The SPCA that I was at- at that time was going in for a 50 dog seizure. Turns out this man had all his best dogs up front, but the poor sick or pregnant ones were kept in a barn. The dogs were emaciated. They all had to be put down because they were feral. Some were young pups less than a year old who didn't make the cut, some were at our guess, around 9 or 10 years of age, with open wounds, maggots, blind, you name it. It was a very sad day. I look at dog sled runners in a new light now.
Okay hijacking over :)
Well, since I'm not a Christian, I can say that I don't forgive her, and I never will. A beautiful child is gone because of her, and many people not only grieved for that child, but searched for her, prayed that she'd be brought home safely, when Casey knew that she was dead the entire time they were searching.

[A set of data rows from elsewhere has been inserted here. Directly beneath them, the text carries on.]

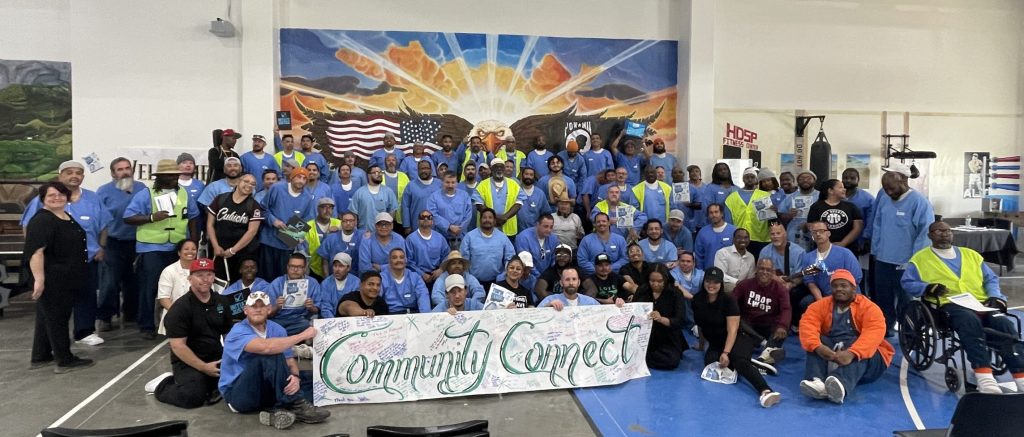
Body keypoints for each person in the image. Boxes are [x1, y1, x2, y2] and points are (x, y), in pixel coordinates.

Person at [901, 221, 1024, 393]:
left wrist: (996, 296)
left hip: (980, 303)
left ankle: (1020, 375)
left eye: (947, 230)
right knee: (969, 322)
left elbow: (991, 279)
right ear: (930, 235)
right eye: (938, 231)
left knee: (1004, 324)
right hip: (948, 304)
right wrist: (927, 288)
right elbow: (907, 283)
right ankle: (984, 376)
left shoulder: (971, 254)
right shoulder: (920, 259)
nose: (944, 234)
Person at [20, 161, 111, 346]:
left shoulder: (93, 198)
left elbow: (104, 225)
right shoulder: (45, 198)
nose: (74, 176)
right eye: (69, 172)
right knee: (55, 304)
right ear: (60, 174)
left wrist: (101, 247)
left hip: (88, 258)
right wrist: (36, 252)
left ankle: (84, 332)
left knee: (86, 296)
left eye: (79, 173)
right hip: (56, 263)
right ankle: (50, 343)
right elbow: (29, 227)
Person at [219, 292, 329, 429]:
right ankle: (295, 404)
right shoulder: (237, 331)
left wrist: (295, 377)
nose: (258, 309)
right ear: (246, 310)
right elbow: (267, 348)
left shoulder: (277, 329)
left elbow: (289, 360)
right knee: (272, 353)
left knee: (315, 380)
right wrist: (302, 335)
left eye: (262, 306)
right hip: (239, 394)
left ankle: (276, 411)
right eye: (253, 306)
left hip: (265, 388)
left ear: (269, 309)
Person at [125, 159, 201, 339]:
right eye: (170, 175)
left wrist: (193, 242)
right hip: (151, 247)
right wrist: (151, 217)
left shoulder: (183, 193)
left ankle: (176, 321)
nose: (174, 178)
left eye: (176, 175)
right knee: (149, 288)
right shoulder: (146, 194)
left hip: (176, 247)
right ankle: (146, 326)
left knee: (178, 286)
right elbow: (128, 217)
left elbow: (193, 217)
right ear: (159, 176)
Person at [145, 258, 232, 408]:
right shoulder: (180, 309)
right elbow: (178, 346)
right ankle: (163, 384)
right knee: (192, 397)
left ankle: (209, 384)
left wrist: (230, 360)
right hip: (188, 361)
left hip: (216, 357)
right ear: (189, 278)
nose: (205, 280)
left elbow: (228, 334)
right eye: (200, 275)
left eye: (209, 275)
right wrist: (204, 367)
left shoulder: (222, 302)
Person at [27, 182, 94, 373]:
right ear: (43, 199)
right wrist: (39, 280)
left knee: (45, 317)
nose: (57, 198)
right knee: (57, 318)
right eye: (51, 195)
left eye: (61, 194)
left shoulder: (64, 215)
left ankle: (40, 356)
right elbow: (36, 252)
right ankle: (64, 360)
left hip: (67, 276)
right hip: (53, 278)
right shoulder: (42, 220)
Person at [799, 269, 892, 405]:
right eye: (835, 286)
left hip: (865, 362)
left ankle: (839, 384)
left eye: (843, 285)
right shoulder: (820, 306)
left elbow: (874, 332)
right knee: (817, 341)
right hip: (834, 355)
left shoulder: (869, 308)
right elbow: (808, 325)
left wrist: (853, 353)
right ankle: (817, 381)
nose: (839, 289)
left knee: (863, 346)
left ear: (854, 288)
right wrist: (818, 347)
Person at [692, 267, 781, 408]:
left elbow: (732, 330)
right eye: (708, 281)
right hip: (716, 343)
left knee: (739, 361)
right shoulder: (697, 300)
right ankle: (753, 364)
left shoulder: (728, 300)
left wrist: (726, 353)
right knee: (710, 363)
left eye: (715, 282)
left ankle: (765, 391)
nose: (711, 285)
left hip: (739, 338)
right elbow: (701, 326)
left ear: (721, 284)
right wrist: (702, 345)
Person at [871, 163, 934, 335]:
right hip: (883, 259)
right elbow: (877, 224)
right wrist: (875, 251)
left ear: (904, 180)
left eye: (891, 188)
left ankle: (910, 331)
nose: (888, 192)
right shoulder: (883, 197)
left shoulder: (919, 202)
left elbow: (924, 234)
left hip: (906, 262)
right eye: (885, 188)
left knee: (906, 299)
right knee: (883, 297)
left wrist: (914, 261)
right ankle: (885, 328)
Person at [97, 157, 147, 331]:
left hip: (138, 241)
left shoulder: (142, 189)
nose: (125, 172)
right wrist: (99, 245)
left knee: (134, 281)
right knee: (110, 282)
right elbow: (99, 219)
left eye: (127, 168)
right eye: (120, 169)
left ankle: (131, 313)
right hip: (113, 242)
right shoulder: (103, 192)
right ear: (113, 173)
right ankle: (106, 317)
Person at [257, 166, 316, 281]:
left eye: (305, 178)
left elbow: (305, 218)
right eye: (299, 177)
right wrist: (274, 221)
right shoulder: (277, 188)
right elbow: (262, 209)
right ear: (292, 177)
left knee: (282, 278)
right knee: (266, 276)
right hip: (269, 241)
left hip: (287, 245)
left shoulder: (308, 197)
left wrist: (296, 235)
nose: (301, 181)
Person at [795, 221, 862, 320]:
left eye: (821, 231)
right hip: (825, 297)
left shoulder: (845, 253)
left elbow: (856, 278)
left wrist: (844, 298)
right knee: (806, 302)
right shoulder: (808, 258)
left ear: (828, 233)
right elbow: (811, 283)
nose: (818, 234)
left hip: (848, 295)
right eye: (814, 232)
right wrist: (821, 302)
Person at [206, 173, 262, 282]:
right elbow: (210, 224)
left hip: (242, 253)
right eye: (246, 181)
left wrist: (233, 250)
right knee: (218, 282)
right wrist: (215, 246)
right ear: (238, 182)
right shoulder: (221, 199)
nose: (249, 185)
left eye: (253, 184)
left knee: (239, 283)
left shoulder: (254, 206)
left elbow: (252, 231)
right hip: (219, 250)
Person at [735, 258, 791, 365]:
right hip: (748, 327)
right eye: (762, 269)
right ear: (756, 269)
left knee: (782, 329)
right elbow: (732, 303)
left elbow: (786, 309)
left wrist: (783, 325)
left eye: (768, 270)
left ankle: (762, 359)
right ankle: (766, 347)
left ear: (773, 272)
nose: (764, 272)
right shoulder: (744, 285)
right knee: (735, 320)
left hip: (769, 326)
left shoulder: (780, 289)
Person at [635, 264, 687, 369]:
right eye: (652, 280)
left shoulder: (675, 293)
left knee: (671, 361)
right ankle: (644, 357)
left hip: (668, 336)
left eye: (659, 281)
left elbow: (680, 320)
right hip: (646, 335)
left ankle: (643, 358)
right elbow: (633, 311)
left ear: (666, 279)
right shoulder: (642, 290)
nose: (655, 284)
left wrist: (661, 319)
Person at [267, 254, 325, 335]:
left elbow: (317, 310)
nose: (295, 269)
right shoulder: (277, 283)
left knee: (308, 325)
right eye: (292, 266)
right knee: (268, 326)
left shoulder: (312, 283)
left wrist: (311, 307)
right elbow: (268, 313)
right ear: (287, 267)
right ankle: (285, 335)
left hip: (300, 320)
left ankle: (282, 335)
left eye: (299, 267)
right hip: (279, 319)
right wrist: (277, 306)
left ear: (305, 268)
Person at [459, 208, 516, 289]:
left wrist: (504, 276)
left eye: (490, 217)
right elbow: (463, 260)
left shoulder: (502, 237)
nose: (487, 220)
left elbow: (510, 257)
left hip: (497, 283)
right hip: (474, 282)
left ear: (494, 221)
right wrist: (468, 279)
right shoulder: (469, 237)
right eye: (484, 217)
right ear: (480, 220)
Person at [724, 167, 771, 255]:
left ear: (756, 179)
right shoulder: (732, 197)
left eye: (752, 177)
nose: (749, 179)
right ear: (743, 179)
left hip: (761, 238)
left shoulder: (765, 196)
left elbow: (771, 220)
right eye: (747, 177)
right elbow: (728, 221)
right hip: (740, 239)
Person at [473, 159, 526, 237]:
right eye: (496, 167)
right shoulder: (482, 185)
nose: (499, 169)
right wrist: (493, 218)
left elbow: (519, 203)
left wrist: (506, 217)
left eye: (501, 167)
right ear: (491, 169)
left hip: (508, 228)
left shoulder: (513, 184)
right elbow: (479, 204)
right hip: (487, 227)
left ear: (504, 169)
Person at [156, 240, 199, 335]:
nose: (190, 252)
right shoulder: (169, 271)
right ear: (179, 252)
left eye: (193, 249)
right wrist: (179, 314)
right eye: (186, 249)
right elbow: (163, 299)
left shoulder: (202, 269)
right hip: (175, 314)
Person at [807, 179, 864, 250]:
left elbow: (858, 227)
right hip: (822, 249)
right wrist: (826, 244)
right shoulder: (816, 207)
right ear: (830, 190)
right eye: (840, 187)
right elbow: (811, 227)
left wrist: (843, 243)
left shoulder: (851, 206)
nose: (844, 190)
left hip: (847, 249)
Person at [405, 209, 450, 289]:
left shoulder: (440, 238)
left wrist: (441, 269)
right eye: (422, 217)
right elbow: (408, 261)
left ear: (432, 221)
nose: (426, 219)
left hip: (437, 276)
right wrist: (422, 274)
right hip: (417, 277)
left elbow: (447, 255)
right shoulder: (410, 239)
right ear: (418, 221)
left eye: (429, 217)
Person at [379, 248, 431, 314]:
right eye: (395, 258)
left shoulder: (415, 277)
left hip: (412, 314)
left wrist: (425, 317)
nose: (399, 260)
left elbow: (423, 298)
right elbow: (377, 300)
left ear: (405, 260)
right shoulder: (382, 278)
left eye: (402, 257)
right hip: (390, 315)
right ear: (389, 261)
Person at [428, 171, 474, 245]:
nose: (450, 185)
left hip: (460, 236)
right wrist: (448, 226)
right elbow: (433, 215)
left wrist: (460, 228)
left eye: (453, 182)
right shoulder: (434, 197)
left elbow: (468, 214)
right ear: (442, 182)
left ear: (457, 183)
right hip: (440, 236)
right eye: (447, 182)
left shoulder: (464, 196)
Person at [349, 165, 398, 232]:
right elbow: (354, 214)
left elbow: (392, 212)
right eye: (376, 172)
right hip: (364, 233)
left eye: (380, 172)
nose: (379, 174)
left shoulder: (388, 192)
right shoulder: (359, 192)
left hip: (383, 233)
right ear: (369, 175)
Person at [778, 171, 817, 250]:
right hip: (794, 236)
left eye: (808, 178)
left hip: (816, 235)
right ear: (797, 182)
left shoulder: (821, 196)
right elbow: (780, 215)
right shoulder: (790, 198)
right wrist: (788, 215)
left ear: (814, 181)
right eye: (802, 179)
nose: (805, 180)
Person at [401, 160, 442, 235]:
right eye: (421, 169)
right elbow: (405, 206)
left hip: (437, 227)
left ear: (431, 170)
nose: (423, 171)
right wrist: (407, 225)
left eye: (426, 168)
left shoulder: (440, 184)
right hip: (416, 227)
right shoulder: (411, 186)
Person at [538, 267, 608, 310]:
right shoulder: (550, 300)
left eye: (574, 279)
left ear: (579, 282)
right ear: (561, 283)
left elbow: (602, 315)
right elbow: (535, 316)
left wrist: (618, 305)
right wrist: (548, 306)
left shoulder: (590, 302)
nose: (571, 283)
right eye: (567, 279)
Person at [304, 197, 340, 280]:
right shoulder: (308, 225)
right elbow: (289, 240)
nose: (327, 210)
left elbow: (354, 232)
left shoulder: (339, 223)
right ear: (317, 209)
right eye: (324, 207)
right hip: (313, 269)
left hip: (335, 269)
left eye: (330, 208)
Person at [515, 214, 559, 279]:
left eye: (551, 227)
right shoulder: (523, 238)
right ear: (537, 225)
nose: (549, 230)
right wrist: (540, 277)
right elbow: (526, 262)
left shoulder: (554, 238)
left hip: (548, 276)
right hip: (529, 276)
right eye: (545, 226)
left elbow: (554, 260)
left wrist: (549, 276)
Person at [316, 211, 361, 275]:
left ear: (355, 222)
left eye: (351, 221)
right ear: (341, 222)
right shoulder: (331, 238)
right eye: (345, 221)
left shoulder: (362, 237)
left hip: (356, 278)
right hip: (334, 277)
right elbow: (324, 261)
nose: (348, 223)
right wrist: (327, 278)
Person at [842, 168, 874, 257]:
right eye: (845, 178)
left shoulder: (868, 199)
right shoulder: (836, 196)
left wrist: (865, 239)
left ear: (858, 180)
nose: (848, 180)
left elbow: (871, 220)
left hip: (859, 241)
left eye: (852, 178)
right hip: (838, 240)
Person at [318, 253, 360, 318]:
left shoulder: (356, 283)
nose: (337, 270)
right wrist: (334, 322)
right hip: (330, 320)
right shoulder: (325, 284)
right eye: (335, 266)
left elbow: (356, 306)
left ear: (348, 268)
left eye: (341, 266)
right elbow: (325, 307)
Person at [694, 204, 736, 270]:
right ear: (708, 215)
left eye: (716, 212)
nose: (713, 215)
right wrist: (701, 273)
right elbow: (699, 255)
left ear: (722, 214)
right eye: (711, 213)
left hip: (729, 273)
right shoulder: (703, 232)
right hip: (708, 273)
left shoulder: (733, 231)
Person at [714, 228, 755, 293]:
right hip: (725, 286)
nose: (743, 240)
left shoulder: (751, 257)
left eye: (746, 237)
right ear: (733, 239)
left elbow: (751, 278)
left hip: (744, 288)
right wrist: (738, 282)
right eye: (739, 237)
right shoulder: (722, 253)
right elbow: (720, 275)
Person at [684, 165, 708, 234]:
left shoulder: (706, 187)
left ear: (700, 174)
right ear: (689, 174)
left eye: (696, 171)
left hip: (702, 220)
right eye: (692, 172)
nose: (694, 173)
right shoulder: (684, 186)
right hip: (688, 219)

She lied through her teeth to anyone that would listen, and she got away with murder. That's my opinion, and my firm belief. I don't care that the jury found her not guilty, even they think she did it, and many of them have come forward to say that.
She's not worthy of forgiveness, not from me, and she'll never get it from me. What others do is up to them.

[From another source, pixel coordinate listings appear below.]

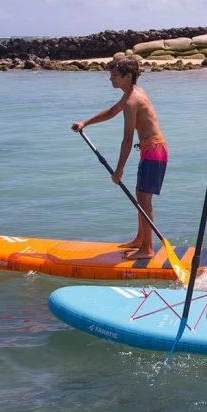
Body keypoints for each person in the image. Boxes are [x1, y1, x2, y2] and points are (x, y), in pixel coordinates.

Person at [71, 56, 168, 260]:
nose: (111, 79)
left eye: (115, 75)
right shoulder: (132, 93)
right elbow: (112, 111)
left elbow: (127, 139)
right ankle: (140, 240)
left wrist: (119, 170)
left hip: (154, 151)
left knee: (144, 201)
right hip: (152, 150)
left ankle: (147, 249)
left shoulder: (133, 100)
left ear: (128, 76)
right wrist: (85, 123)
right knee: (140, 197)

My only hope is that her time on this earth is as difficult as it can be, so that she does have to pay for what she did in some way. I don't wish death on her, I don't hope that someone beats her up, I just want her life to be difficult. She took away a bright shining star from this earth. Her punishment should be fitting.
I doubt very much that God will have to deal with her. She'll never see the pearly gates of heaven. The devil will deal with her. She's going straight to hell, where she belongs, when the time comes.
I'm on the same emotional wavelength as Altenweg, but I understand what WG is trying to say. Her (WG) point is not just "Christian", it is universal.
Hatred and anger is a bitter fruit that spoils the tree from which it came. "Forgiveness" is the remedy. Forgiveness is about the forgiv-er, not the person being forgiven.
Certainly, in no conceivable way, does it condone an action or imply what was done is OK.
When Jesus forgave the sinner, he didn't say the action was condoned. He said, "Go, and sin no more".
Forgiveness is one of the most difficult things we will ever do. But it's far better than hatred which keeps us in the evil circle of the Casey Anthonys of this world.
The way it's phrased sounds like there's an "or else" attached to it. I too was wondering how such a threat might be carried out :) but it does in fact sound ominous the way you phrased it. Consider:
Now picture, say, Wyatt Earp looking at one of the Clantons, and saying "I wouldn't do that if I were you." That's how the phrasing comes across, at least to me.Quote:
Wondergirl, I wouldn't take this any further if I were you. Thanks.